Epithelioid cysts are found on the face, limbs and trunk, which are the characteristic manifestations of this syndrome. They are often seen in the pediatric age. This feature is very important for the early diagnosis of the syndrome. Fibromas are often subcutaneous and appear as hard nodules or lumps, or in combination with fibrosarcomas. Sclerofibromas usually occur outside the abdominal wall, in the abdominal wall and in the abdominal cavity, mostly at surgical wounds and in the mesentery. It is difficult to distinguish it from colorectal cancer, and it is easy to recur after resection, and sometimes it may cause narrowing of ureter and intestinal canal.
(3) Accompanying neoplasms such as thyroid tumor, adrenal tumor and adrenal cancer. There are no characteristic manifestations compared to familial colorectal polyposis.
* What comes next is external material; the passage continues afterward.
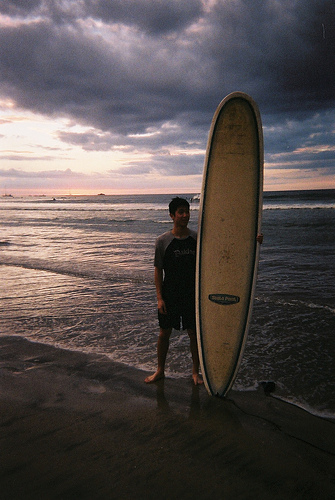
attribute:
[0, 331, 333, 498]
sand — beach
It is important to note that there are atypical patients, some with polyposis without gastrointestinal lesions and others with gastrointestinal lesions without polyposis.
Examination
1. X-ray examination
Anyone who suspects osteoma or abnormal bone proliferation should take a front and side view film to find out whether there is cortical thickening or bone proliferation. Gastrointestinal barium meal imaging and barium enema double contrast imaging are helpful in detecting suspected polyps in the digestive tract.
2. Endoscopy
Perform fiberoptic colonoscopy. Gastroscopy can be considered for patients suspected of having gastric polyps or other gastric lesions. If polyps are found, biopsy will be performed.
3. Stool examination
The relative increase of Clostridium difficile and Dictyostelium spp. in the intestinal tract of patients with Gardner’s syndrome, fecal steroid gas chromatography and anaerobic bacteria culture, fecal cholesterol and primary bile acid concentration in patients with the syndrome are obviously increased.
Diagnosis
The diagnosis is confirmed by the presence of three major features of polyps, osteomas and soft tissue tumors of the large intestine. However, sometimes extradigestive lesions are latent, so they must be carefully examined, and at this time, family history is also important in the diagnosis. Osteomas and epithelioid cysts are often present before colorectal lesions from childhood, and even if there are no symptoms of polyposis, endoscopy should be considered, which is very important for early diagnosis. If the lesion has been resected, a detailed consultation and examination of the skin for surgical scarring should also be performed.
Differential diagnosis
This disease should be differentiated from hereditary gastrointestinal polyposis with mucocutaneous hyperpigmentation (Peutz-Jegher syndrome), hereditary colonic polyposis (Canada syndrome), Turcot syndrome, and other gastrointestinal polyposis, which are not associated with ectodermal abnormalities, which can help in the differentiation.
Complications
Common complications of this disease include gastrointestinal bleeding, infection, intussusception, carcinoma, and thrombosis.
Treatment
Intestinal polyps require early surgical treatment. If the possibility of cancer is high, prophylactic total resection of the corresponding intestinal segment is performed; if there is only a small number of adenomas in the intestine and there is no family history of colon cancer, colorectal resection and ileoanal anastomosis are preferred.
The management of extra-gastrointestinal lesions may vary from patient to patient, with some patients being followed for observation and others being operated on. For the treatment of sclerofibroma, although it can be completely resected and cured, but because of the diffuse infiltrative growth of tumor cells, it is sometimes difficult to completely remove, such as the residual will lead to recurrence. For those who cannot be completely resected, radiotherapy or non-hormonal anti-inflammatory drugs can be given.Patients over 40 years old must undergo regular checkups, which mainly include physical examination and colonoscopy.